> GIVEN DATA:
···
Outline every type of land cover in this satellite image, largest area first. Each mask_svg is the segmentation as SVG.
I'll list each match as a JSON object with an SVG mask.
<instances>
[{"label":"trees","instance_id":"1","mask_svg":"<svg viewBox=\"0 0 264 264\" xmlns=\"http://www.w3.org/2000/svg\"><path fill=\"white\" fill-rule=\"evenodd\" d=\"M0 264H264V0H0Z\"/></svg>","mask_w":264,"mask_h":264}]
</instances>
···
> WHAT THIS TASK INVOLVES: Update the material starting at its beginning and ending at the line containing "<instances>" by replacing "largest area first" with "smallest area first", and write out only those lines with everything else unchanged.

> FULL ANSWER:
Outline every type of land cover in this satellite image, smallest area first. Each mask_svg is the segmentation as SVG.
I'll list each match as a JSON object with an SVG mask.
<instances>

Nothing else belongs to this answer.